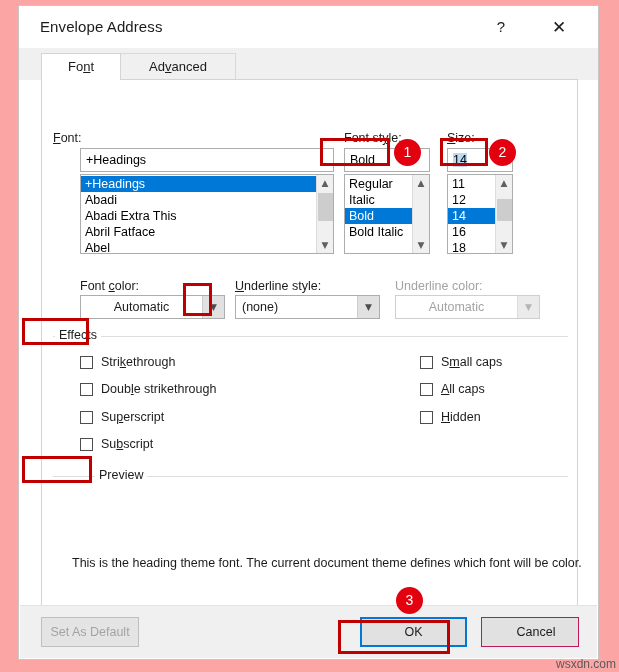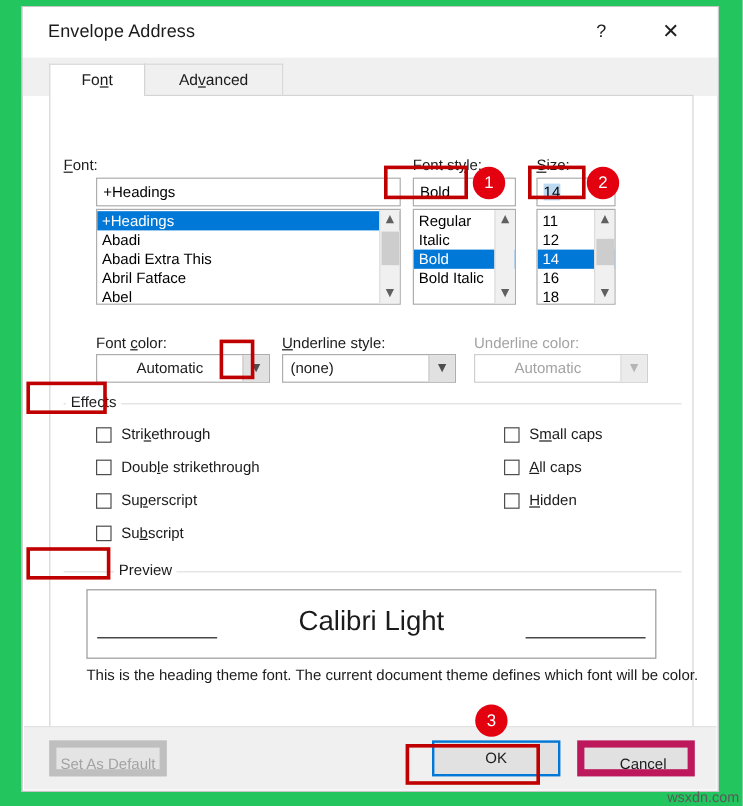--- a/index.html
+++ b/index.html
@@ -13,21 +13,21 @@
     font-family: "Liberation Sans", sans-serif;
     font-size: 12px;
     color: #000000;
     overflow: hidden;
     position: relative;
   }
   #page {
     position: relative;
     width: 619px;
     height: 672px;
-    background: #22c55e;
+    background: #fca5a5;
   }
 
   
   .dialog {
     position: absolute;
     left: 18px;
     top: 5px;
     width: 581px;
     height: 655px;
     background: #ffffff;
@@ -306,21 +306,21 @@
     right: 1px;
     bottom: 1px;
     height: 52px;
     background: #f0f0f0;
     border-top: 1px solid #e2e2e2;
   }
   .btn {
     position: absolute;
     height: 30px;
     background: #e1e1e1;
-    border: 6px solid #be185d;
+    border: 1px solid #be185d;
     box-sizing: border-box;
     font-size: 12.5px;
     color: #1b1b1b;
     text-align: center;
     line-height: 28px;
     cursor: default;
   }
   .btn.disabled { color: #a3a3a3; border-color: #bfbfbf; background: #e4e4e4; }
   .btn.focused { border: 2px solid #0078d7; line-height: 26px; }
 
@@ -467,25 +467,20 @@
         <span class="cblabel"><span></span><u>A</u><span>ll caps</span></span>
       </div>
       <div class="cbrow" style="left:378px; top:329px;">
         <span class="cbox"></span>
         <span class="cblabel"><span></span><u>H</u><span>idden</span></span>
       </div>
 
       <div class="group-line" style="left:11px; top:396px; width:515px;"></div>
       <div class="group-label" style="left:13px; top:388px;margin-left:40px;">Preview</div>
 
-      <div class="preview-box" style="left:30px; top:411px; width:475px; height:58px;">
-        <div class="preview-rule" style="left:8px; width:100px;"></div>
-        <div class="preview-rule" style="right:8px; width:100px;"></div>
-        <div class="preview-text">Calibri Light</div>
-      </div>
       <div class="preview-note" style="left:30px; top:476px;">This is the heading theme font. The current document theme defines which font will be color.</div>
     </div>
 
     <div class="footer">
       <div class="btn disabled" style="left:21px; top:11px; width:98px;">Set As Default</div>
       <div class="btn focused" style="left:340px; top:11px; width:107px;">OK</div>
       <div class="btn" style="left:461px; top:11px; width:98px;padding-left:12px;">Cancel</div>
     </div>
 
   </div>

→ **What you will do**
Nothing but the lines from the beginning of the material through the line with "left: 18px;" should appear, printed exactly, with no pictures among them.

→ **Expected answer**
--- a/index.html
+++ b/index.html
@@ -13,21 +13,21 @@
     font-family: "Liberation Sans", sans-serif;
     font-size: 12px;
     color: #000000;
     overflow: hidden;
     position: relative;
   }
   #page {
     position: relative;
     width: 619px;
     height: 672px;
-    background: #22c55e;
+    background: #fca5a5;
   }
 
   
   .dialog {
     position: absolute;
     left: 18px;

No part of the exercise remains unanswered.